Figure 1.

Constellation-Seq methodology and performance

(A) Schematic representation of the method: Constellation-Seq can be applied to any Smart-Seq-like library following the standard cDNA synthesis protocol. With a defined primer panel, Constellation-Seq can be applied directly to the cDNA library (black arrows). Otherwise, an aliquot of the cDNA can be used for bulk sequencing and after data analysis the panel of primers can be selected for hypothesis testing or to reduce the technical zeros (Blue arrows). Constellation-Seq includes a hybrid primer (14–18 bp specific sequence, black, adjacent to a common 14 bp handle 2, red) that binds to a specific target sequence in the cDNA library. Linear amplification of 500–1000 bp stretches of target transcripts allows selective enrichment of targets of interest, and the inclusion of the cell barcode and UMI sequences, leads to generation of the Constellation library, ready to use in next-generation sequencing. (B-E) Constellation-Seq was compared against standard sequencing using a panel of 52 targets on control beads.

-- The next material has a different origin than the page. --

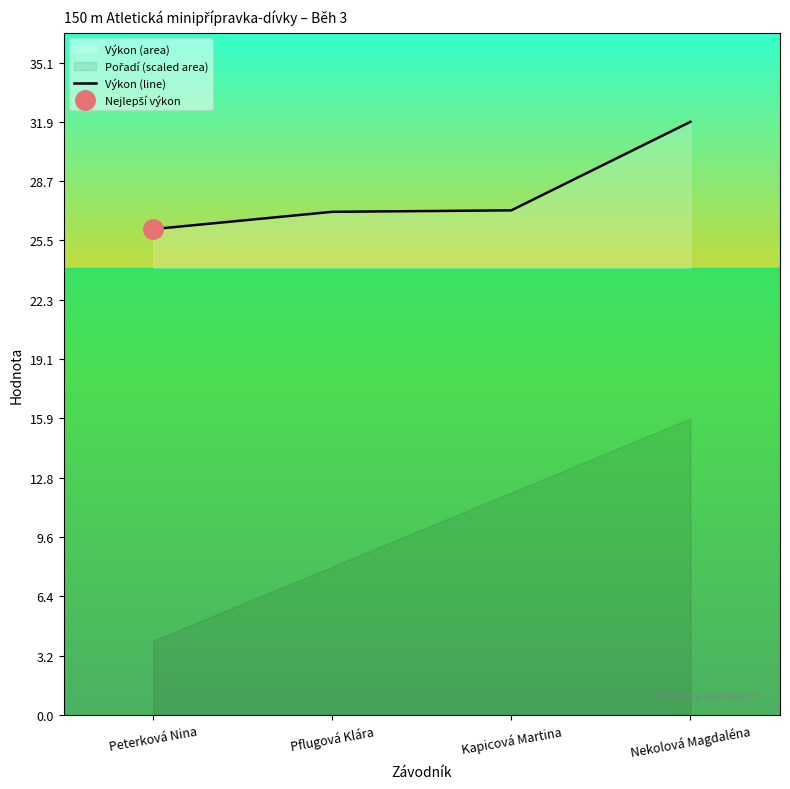

How many values exceed 27?

3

(B) UMAP representation of control beads with standard sequencing compared with Constellation-Seq.

(C) A track plot showing the reduction in the data sparsity in a head to head comparison. Each bar represents a gene expression signal from a single cell. A full track plot is included as Figure S4.

(D) Individual target raw counts show ~100-fold sensitivity gains for Constellation-Seq, error bars represent SD.

(E) Dramatic reduction in technical zeros achieved by Constellation-Seq compared with DropSeq. At 2K UMI counts per bead 32/49 genes were detected in half of the beads (3 negative controls were not detected) using Constellation-Seq, whereas only 1 was detected with the same threshold using DropSeq.